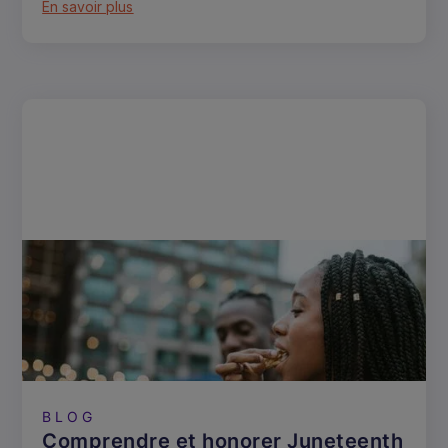
En savoir plus
BLOG
Comprendre et honorer Juneteenth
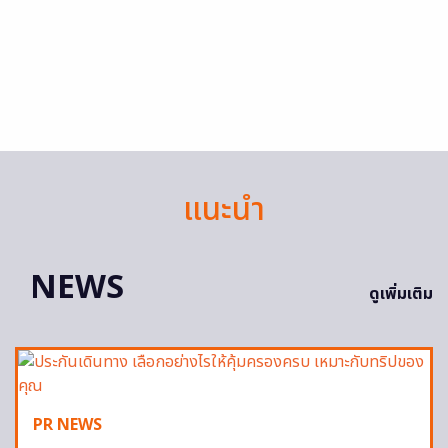
แนะนำ
NEWS
ดูเพิ่มเติม
PR NEWS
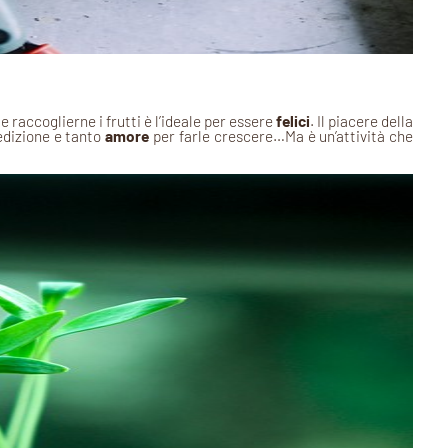
 e raccoglierne i frutti è l’ideale per essere
felici
. Il piacere della
dedizione e tanto
amore
per farle crescere…Ma è un’attività che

+ + + + +

> TRY IT
Copy the text of all these rows word for word, leaving out the pictures.

> WRITTEN REPLY
En savoir plus
BLOG
Comprendre et honorer Juneteenth
แนะนำ
NEWS
ดูเพิ่มเติม
PR NEWS
 e raccoglierne i frutti è l’ideale per essere
felici
. Il piacere della
dedizione e tanto
amore
per farle crescere…Ma è un’attività che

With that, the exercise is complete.